I remember often thinking my mom and other adults were so silly when they would get into long back-and-fourths about inconsequential amounts of money for pizza or one-day pool passes or some other activity.
“Lisa, how much do I owe you for taking the kids to the movies?” My mom would say.
“Oh, it’s nothing! Don’t worry about it.”
“No, I should really pay you back. It was so nice of you to take them. Here, can I give you $20?”
“No, no, no – just keep it. You’re always doing things for my kids, too.”
And on and on they’d go. Sometimes the discussions would end in defeat for my mom, if the other woman really wouldn’t accept the money. Or sometimes she’d be the one shooting down some other mom’s attempt not to feel like a moocher by offering to help pay for some activity. And one time, money might have been left surreptitiously in an envelope on a car windshield or in a mailbox, but I can’t remember for sure.
As a kid, I thought it was simple. If someone offers to pay, you should say “thank you” and let them. It’s a nice gesture, so accept it and move on with life. Just don’t forget to make the same nice gesture to that person or someone else in the future. You know, pay it forward.

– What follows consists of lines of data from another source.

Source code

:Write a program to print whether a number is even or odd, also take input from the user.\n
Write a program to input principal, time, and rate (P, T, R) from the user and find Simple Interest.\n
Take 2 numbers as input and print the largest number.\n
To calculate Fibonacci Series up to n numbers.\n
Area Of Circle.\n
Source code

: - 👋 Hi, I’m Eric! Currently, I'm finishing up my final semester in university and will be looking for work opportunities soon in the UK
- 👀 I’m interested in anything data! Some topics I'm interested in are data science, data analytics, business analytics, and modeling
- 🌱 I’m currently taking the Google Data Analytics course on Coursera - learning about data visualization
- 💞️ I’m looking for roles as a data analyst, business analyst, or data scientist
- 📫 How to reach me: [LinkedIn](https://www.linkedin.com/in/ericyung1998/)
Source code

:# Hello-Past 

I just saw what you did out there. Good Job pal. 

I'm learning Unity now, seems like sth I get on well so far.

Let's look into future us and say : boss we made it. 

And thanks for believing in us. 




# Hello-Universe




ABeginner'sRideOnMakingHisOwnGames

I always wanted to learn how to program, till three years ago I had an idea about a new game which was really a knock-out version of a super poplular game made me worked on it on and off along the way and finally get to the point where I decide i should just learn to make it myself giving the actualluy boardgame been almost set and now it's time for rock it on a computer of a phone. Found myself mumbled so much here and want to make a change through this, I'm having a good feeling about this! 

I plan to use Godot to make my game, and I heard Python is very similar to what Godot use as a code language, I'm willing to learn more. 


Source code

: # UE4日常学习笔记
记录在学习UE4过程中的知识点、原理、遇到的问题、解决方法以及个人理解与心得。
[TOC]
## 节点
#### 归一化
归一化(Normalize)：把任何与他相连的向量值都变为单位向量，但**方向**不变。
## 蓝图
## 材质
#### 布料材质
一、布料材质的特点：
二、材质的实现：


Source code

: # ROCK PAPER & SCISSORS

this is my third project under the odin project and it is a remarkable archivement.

I carried that philosophy through college, as I remember consciously trying not to be petty about who owes who $5 or who bought the last three loaves of bread or rolls of toilet paper.
But now I realize so much more goes into it. There’s an awareness that comes with adulthood of fairness, equality and, in some cases, the financial situation of the other person. Unfortunately, it does lead to silly back-and-fourths about who should pay for the birthday girl’s beer or that last game of bowling.

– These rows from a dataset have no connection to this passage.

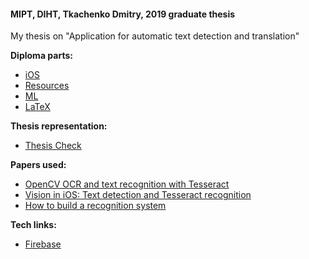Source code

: #### MIPT, DIHT, Tkachenko Dmitry, 2019 graduate thesis
My thesis on "Application for automatic text detection and translation"

**Diploma parts:**
* [iOS](https://github.com/klabertants/mipt_thesis/tree/master/iOS/)
* [Resources](https://github.com/klabertants/mipt_thesis/tree/master/res/)
* [ML](https://github.com/klabertants/mipt_thesis/tree/master/ML/)
* [LaTeX](https://github.com/klabertants/mipt_thesis/tree/master/LaTeX/)

**Thesis representation:**
* [Thesis Check](https://github.com/klabertants/mipt_thesis/tree/master/representation/Thesis%20Check%20(21.03.2019))

**Papers used:**
* [OpenCV OCR and text recognition with Tesseract](https://www.pyimagesearch.com/2018/09/17/opencv-ocr-and-text-recognition-with-tesseract/)
* [Vision in iOS: Text detection and Tesseract recognition](https://medium.com/flawless-app-stories/vision-in-ios-text-detection-and-tesseract-recognition-26bbcd735d8f)
* [How to build a recognition system](https://towardsdatascience.com/lecture-on-how-to-build-a-recognition-system-part-1-best-practices-46208e1ae591)

**Tech links:**
* [Firebase](https://console.firebase.google.com/u/3/project/speakthru-d756b/overview)
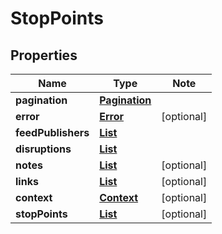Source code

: # StopPoints

## Properties

Name | Type | Note
---- | ---- | ----
**pagination** | [**Pagination**](Pagination.md) | 
**error** | [**Error**](Error.md) | [optional] 
**feedPublishers** | [**List<FeedPublisher>**](FeedPublisher.md) | 
**disruptions** | [**List<Disruption>**](Disruption.md) | 
**notes** | [**List<Note>**](Note.md) | [optional] 
**links** | [**List<LinkSchema>**](LinkSchema.md) | [optional] 
**context** | [**Context**](Context.md) | [optional] 
**stopPoints** | [**List<StopPoint>**](StopPoint.md) | [optional] 

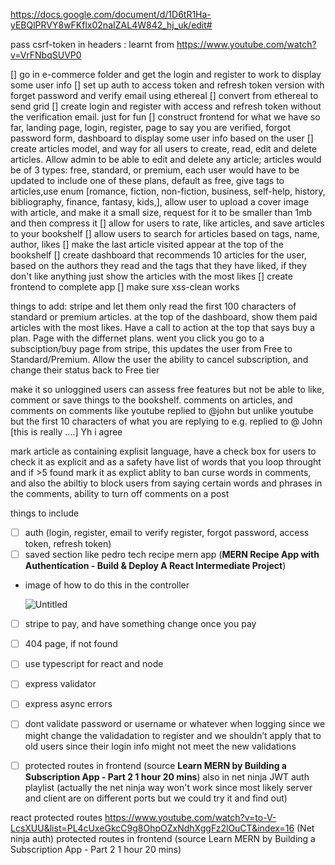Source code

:https://docs.google.com/document/d/1D6tR1Ha-yEBQlPRVY8wFKflx02naIZAL4W842_hj_uk/edit#

pass csrf-token in headers : learnt from https://www.youtube.com/watch?v=VrFNbqSUVP0


[] go in e-commerce folder and get the login and register to work to display some user info
[] set up auth to access token and refresh token version with forget password and verify email using ethereal
[] convert from ethereal to send grid
[] create login and register with access and refresh token without the verification email. just for fun
[] construct frontend for what we have so far, landing page, login, register, page to say you are verified, forgot password form,       dashboard to display some user info based on the user
[] create articles model, and way for all users to create, read, edit and delete articles. Allow admin to be able to edit and delete any article; articles would be of 3 types: free, standard, or premium, each user would have to be updated to include one of these plans, default as free, give tags to articles,use enum [romance, fiction, non-fiction, business, self-help, history, bibliography, finance, fantasy, kids,], allow user to upload a cover image with article, and make it a small size, request for it to be smaller than 1mb and then compress it
[] allow for users to rate, like articles, and save articles to your bookshelf
[] allow users to search for articles based on tags, name, author, likes
[] make the last article visited appear at the top of the bookshelf 
[] create dashboard that recommends 10 articles for the user, based on the authors they read and the tags that they have liked, if they don't like anything just show the articles with the most likes
[] create frontend to complete app
[] make sure xss-clean works
 


 things to add: stripe and let them only read the first 100 characters of standard or premium articles. at the top of the dashboard, show them paid articles with the most likes. Have a call to action at the top that says buy a plan. Page with the differnet plans. went you click you go to a subsciption/buy page from stripe, this updates the user from Free to Standard/Premium. Allow the user the ability to cancel subscription, and change their status back to Free tier


 make it so unloggined users can assess free features but not be able to like, comment or save things to the bookshelf.
comments on articles, and comments on comments like youtube replied to @john but unlike youtube but the first 10 characters of what you are replying to e.g. replied to @ John [this is really ....] Yh i agree

mark article as containing explisit language, have a check box for users to check it as explicit and as a safety have list of words that you loop throught and if >5 found mark it as explict
ablity to ban curse words in comments, and also the abiltiy to block users from saying certain words and phrases in the comments,
ability to turn off comments on a post


things to include

- [ ]  auth (login, register, email to verify register, forgot password, access token, refresh token)
- [ ]  saved section like pedro tech recipe mern app (****MERN Recipe App with Authentication - Build & Deploy A React Intermediate Project****)
- image of how to do this in the controller
    
    ![Untitled](https://s3-us-west-2.amazonaws.com/secure.notion-static.com/d304a7e3-6ed1-4c03-b455-23ccbc23fffd/Untitled.png)
    
- [ ]  stripe to pay, and have something change once you pay
- [ ]  404 page, if not found
- [ ]  use typescript for react and node
- [ ]  express validator
- [ ]  express async errors
- [ ]  dont validate password or username or whatever when logging since we might change the validadation to register and we shouldn’t apply that to old users since their login info might not meet the new validations
- [ ]  protected routes in frontend (source ****Learn MERN by Building a Subscription App - Part 2 1 hour 20 mins****) also in net ninja JWT auth playlist (actually the net ninja way won't work since most likely server and client are on different ports but we could try it and find out)


react protected routes 
https://www.youtube.com/watch?v=to-V-LcsXUU&list=PL4cUxeGkcC9g8OhpOZxNdhXggFz2lOuCT&index=16 (Net ninja auth)
protected routes in frontend (source Learn MERN by Building a Subscription App - Part 2 1 hour 20 mins)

If you know someone is not working full-time hours, or just took a pay cut to move to a more interesting job or is saving up for a house, a new car, a baby – whatever – something in the adult mind just wants to help that person out.
Something more selfish in the adult mind would feel guilty for accepting even a small sum of money from someone who might be more carefully watching their spending.
So the back-and-fourth begins, and soon I find myself turning down gas money here and beer money there.
The person on the receiving end of these comments takes my “Don’t worry about it; I’ve got this,” or “No, I’m just glad you’re here, no need to pay,” as empty offers, and I know this. That’s why whoever it is doubtless will keep trying, over at least a few objections, to pay their share.
So we go around the merry-go-round a couple of times. We both satisfy our polite, adult desire to not be a burden on anyone. And in the end, someone pays.
It’s inevitable, but fighting inevitability sounds like another hallmark of official adult life.